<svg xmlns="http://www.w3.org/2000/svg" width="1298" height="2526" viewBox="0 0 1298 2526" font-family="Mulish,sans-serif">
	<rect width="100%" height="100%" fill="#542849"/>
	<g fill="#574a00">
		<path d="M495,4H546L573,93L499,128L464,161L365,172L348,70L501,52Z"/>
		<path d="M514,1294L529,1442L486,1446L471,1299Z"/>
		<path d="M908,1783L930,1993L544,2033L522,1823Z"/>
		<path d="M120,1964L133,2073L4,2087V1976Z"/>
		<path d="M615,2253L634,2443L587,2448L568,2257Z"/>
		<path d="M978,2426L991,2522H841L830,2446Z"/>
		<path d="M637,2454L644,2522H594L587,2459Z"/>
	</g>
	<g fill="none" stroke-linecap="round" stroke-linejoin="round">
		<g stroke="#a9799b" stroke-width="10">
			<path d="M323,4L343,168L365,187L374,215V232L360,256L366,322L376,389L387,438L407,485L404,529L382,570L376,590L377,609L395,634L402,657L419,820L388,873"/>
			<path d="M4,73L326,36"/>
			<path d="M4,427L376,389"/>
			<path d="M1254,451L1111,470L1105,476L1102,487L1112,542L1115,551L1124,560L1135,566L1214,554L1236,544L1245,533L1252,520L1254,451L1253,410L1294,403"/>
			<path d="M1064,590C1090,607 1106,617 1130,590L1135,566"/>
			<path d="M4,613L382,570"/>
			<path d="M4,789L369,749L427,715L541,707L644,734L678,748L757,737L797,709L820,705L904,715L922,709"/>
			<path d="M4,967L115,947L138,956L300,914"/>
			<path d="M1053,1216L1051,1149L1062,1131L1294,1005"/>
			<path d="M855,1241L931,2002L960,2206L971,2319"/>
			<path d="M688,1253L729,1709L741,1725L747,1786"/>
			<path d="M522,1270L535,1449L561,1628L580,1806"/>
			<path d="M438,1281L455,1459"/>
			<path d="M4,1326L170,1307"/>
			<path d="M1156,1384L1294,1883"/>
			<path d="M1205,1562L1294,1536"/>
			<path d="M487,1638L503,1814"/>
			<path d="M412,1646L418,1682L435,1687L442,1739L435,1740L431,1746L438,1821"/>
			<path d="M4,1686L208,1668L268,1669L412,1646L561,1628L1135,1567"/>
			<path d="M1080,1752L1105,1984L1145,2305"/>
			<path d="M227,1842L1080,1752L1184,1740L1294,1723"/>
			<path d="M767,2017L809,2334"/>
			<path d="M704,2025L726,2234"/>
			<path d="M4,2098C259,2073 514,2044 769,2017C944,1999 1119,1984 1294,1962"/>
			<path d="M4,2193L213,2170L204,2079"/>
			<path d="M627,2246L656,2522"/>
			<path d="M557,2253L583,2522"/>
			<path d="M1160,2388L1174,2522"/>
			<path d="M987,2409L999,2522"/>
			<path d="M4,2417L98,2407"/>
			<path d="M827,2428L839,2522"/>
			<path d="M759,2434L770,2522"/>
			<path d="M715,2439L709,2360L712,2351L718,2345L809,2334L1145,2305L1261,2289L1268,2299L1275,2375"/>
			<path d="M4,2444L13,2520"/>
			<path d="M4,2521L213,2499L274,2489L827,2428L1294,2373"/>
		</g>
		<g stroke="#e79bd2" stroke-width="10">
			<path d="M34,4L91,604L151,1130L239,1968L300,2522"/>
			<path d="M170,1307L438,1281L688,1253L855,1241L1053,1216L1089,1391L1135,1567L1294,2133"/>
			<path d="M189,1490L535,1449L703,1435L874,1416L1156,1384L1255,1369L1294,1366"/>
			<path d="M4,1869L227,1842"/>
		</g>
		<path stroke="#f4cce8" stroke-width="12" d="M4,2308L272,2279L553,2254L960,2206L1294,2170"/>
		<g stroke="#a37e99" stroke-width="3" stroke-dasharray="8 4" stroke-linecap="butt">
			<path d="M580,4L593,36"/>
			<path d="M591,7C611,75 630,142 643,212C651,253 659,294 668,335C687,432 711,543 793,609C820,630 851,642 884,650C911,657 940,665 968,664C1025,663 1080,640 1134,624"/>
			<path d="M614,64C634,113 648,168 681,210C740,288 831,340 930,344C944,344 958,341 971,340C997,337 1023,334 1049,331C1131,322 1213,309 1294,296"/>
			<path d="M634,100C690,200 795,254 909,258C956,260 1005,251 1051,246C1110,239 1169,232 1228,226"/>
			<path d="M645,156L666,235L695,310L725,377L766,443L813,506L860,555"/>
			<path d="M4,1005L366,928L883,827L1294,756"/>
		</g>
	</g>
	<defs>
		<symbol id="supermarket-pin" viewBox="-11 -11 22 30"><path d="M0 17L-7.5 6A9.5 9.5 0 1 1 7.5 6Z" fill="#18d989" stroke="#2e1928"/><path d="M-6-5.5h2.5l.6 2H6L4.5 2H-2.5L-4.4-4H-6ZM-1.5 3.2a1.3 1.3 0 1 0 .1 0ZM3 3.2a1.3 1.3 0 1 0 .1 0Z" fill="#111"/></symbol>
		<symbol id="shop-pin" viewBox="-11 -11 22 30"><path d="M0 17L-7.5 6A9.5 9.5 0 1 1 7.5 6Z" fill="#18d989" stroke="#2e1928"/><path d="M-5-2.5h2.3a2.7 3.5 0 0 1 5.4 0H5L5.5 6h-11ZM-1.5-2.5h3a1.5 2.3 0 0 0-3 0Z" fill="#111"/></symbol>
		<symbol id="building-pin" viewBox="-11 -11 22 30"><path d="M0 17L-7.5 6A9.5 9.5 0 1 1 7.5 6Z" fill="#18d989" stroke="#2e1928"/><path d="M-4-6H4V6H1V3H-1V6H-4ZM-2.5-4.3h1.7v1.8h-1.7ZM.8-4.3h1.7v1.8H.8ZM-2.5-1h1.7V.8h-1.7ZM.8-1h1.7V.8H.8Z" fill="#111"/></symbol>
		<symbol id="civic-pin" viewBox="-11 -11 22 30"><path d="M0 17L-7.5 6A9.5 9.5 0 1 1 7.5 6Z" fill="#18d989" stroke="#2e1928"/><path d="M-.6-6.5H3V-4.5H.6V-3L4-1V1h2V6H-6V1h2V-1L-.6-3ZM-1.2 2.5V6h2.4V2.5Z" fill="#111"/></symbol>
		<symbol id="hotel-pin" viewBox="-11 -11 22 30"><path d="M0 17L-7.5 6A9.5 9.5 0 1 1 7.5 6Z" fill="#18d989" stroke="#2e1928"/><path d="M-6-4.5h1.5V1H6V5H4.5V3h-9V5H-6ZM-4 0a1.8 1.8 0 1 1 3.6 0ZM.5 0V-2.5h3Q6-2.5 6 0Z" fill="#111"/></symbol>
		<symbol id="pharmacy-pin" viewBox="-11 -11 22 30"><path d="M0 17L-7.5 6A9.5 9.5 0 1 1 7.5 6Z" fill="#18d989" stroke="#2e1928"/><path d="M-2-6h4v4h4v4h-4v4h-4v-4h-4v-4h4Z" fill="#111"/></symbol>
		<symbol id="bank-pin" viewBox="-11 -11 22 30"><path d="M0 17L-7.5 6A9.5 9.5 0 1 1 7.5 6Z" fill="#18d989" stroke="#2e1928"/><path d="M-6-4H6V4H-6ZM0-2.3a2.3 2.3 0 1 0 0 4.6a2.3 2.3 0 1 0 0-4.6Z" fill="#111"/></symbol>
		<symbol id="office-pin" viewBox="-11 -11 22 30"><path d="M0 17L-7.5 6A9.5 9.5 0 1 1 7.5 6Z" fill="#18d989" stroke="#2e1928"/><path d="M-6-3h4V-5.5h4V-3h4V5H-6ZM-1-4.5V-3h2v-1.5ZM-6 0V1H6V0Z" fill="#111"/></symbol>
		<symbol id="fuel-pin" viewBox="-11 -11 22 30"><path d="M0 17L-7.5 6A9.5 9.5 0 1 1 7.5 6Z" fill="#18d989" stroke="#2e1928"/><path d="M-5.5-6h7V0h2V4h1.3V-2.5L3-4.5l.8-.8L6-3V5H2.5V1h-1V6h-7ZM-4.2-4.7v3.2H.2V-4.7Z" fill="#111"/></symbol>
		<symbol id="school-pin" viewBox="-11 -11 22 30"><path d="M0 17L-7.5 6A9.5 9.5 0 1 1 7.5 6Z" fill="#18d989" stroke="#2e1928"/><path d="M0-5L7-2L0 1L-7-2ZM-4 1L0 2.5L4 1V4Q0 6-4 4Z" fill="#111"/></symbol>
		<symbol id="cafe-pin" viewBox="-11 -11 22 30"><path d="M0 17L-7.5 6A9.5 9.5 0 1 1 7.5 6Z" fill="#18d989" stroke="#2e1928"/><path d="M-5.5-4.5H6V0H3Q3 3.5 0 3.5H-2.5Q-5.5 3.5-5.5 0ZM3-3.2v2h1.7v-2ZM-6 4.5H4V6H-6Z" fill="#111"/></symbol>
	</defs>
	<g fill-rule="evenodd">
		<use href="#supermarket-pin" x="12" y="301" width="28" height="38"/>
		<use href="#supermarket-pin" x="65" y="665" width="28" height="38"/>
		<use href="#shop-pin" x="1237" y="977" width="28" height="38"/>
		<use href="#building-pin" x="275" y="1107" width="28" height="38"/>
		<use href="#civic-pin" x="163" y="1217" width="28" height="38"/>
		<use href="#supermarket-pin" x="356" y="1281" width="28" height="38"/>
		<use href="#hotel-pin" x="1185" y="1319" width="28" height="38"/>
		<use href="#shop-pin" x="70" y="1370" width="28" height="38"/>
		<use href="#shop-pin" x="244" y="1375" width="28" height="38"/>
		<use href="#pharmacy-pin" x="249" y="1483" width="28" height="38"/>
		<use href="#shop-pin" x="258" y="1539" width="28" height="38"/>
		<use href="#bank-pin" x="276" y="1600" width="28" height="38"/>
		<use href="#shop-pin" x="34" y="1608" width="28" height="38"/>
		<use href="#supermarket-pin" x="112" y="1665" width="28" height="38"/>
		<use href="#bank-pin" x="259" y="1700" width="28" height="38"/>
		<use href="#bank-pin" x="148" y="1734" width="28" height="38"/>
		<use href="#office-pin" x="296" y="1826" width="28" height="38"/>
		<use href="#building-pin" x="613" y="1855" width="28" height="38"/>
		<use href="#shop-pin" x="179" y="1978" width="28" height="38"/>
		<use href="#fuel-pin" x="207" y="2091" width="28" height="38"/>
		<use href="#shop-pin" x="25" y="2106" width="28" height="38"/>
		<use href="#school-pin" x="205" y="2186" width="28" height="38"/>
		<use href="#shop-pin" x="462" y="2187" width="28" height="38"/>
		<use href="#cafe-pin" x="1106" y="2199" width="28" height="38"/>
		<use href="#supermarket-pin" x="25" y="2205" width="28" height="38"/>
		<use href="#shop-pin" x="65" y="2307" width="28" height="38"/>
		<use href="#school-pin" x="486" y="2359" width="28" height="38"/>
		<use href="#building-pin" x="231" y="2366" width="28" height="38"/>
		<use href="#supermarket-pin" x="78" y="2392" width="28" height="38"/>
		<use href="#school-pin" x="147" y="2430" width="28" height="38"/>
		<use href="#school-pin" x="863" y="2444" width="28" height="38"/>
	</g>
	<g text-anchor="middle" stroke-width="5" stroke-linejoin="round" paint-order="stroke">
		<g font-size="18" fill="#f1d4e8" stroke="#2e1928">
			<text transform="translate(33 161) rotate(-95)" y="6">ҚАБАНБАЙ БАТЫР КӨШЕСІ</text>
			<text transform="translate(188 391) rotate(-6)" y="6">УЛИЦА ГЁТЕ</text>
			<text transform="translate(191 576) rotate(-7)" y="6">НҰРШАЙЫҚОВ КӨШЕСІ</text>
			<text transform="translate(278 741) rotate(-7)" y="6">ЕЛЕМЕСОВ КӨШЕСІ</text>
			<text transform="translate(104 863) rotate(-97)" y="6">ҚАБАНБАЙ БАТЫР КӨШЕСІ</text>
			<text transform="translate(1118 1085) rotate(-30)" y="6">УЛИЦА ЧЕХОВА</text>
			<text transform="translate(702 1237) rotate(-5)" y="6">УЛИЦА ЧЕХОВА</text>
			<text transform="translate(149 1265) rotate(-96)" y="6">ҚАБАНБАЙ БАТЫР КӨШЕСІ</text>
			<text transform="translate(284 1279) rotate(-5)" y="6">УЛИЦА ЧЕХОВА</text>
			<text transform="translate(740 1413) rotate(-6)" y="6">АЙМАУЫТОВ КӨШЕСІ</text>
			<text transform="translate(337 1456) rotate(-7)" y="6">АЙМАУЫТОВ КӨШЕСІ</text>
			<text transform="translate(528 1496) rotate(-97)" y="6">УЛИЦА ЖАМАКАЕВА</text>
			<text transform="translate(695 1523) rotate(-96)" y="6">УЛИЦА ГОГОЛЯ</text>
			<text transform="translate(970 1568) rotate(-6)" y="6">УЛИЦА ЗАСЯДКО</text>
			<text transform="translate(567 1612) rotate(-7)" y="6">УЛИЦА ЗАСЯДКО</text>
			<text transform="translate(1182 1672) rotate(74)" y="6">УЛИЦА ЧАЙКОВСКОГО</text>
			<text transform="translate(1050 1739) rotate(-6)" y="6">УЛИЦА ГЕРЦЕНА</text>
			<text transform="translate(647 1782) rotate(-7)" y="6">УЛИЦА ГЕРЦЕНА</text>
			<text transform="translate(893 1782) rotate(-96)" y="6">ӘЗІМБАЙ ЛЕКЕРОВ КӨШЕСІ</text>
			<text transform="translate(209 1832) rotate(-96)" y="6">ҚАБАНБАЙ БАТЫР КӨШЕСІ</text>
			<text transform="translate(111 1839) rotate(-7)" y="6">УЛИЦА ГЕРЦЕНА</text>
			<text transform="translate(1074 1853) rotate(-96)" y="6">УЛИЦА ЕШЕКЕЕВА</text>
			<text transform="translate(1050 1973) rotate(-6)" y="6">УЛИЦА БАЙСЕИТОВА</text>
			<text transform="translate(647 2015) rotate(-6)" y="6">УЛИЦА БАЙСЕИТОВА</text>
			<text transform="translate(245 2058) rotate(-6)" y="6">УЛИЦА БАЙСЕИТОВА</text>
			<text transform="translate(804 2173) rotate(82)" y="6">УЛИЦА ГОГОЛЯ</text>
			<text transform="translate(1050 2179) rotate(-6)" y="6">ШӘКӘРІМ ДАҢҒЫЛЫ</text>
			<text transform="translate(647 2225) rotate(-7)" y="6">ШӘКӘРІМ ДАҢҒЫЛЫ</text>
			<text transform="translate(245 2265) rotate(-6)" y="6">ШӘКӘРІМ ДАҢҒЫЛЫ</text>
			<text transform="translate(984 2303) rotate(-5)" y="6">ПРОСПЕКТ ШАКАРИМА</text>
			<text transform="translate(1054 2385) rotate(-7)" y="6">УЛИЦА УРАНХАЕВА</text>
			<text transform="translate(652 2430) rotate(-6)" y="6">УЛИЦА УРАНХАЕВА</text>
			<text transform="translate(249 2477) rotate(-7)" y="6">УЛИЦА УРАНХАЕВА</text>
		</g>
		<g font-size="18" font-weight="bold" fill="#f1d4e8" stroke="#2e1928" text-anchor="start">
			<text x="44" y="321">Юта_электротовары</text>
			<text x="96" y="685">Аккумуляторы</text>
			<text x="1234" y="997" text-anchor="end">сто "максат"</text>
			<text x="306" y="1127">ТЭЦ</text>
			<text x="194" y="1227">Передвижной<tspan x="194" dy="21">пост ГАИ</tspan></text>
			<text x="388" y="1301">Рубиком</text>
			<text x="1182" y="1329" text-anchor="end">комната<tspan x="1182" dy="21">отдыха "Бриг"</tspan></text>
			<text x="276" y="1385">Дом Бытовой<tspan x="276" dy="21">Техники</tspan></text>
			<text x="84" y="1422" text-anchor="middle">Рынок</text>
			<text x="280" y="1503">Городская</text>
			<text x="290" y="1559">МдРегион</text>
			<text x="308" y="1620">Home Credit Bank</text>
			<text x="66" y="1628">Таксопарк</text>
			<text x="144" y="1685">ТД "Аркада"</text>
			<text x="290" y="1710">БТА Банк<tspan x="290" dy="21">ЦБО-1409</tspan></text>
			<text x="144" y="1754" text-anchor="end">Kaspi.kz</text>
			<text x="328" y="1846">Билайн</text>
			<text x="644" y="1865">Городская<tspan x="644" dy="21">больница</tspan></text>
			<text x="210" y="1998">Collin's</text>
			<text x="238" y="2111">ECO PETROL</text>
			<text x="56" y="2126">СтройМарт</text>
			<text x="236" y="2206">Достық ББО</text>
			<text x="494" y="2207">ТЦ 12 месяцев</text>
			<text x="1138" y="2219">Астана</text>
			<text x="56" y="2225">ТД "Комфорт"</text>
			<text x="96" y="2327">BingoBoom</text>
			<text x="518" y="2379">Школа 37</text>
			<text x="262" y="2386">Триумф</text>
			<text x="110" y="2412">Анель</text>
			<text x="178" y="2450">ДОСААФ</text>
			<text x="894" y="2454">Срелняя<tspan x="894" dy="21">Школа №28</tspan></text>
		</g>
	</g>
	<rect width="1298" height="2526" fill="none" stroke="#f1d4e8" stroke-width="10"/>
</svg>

• **PROBLEM DETAILS**:
Give the number of lines above containing the word "linejoin", with no other text.

• **OUTPUT FOR THIS TASK**:
2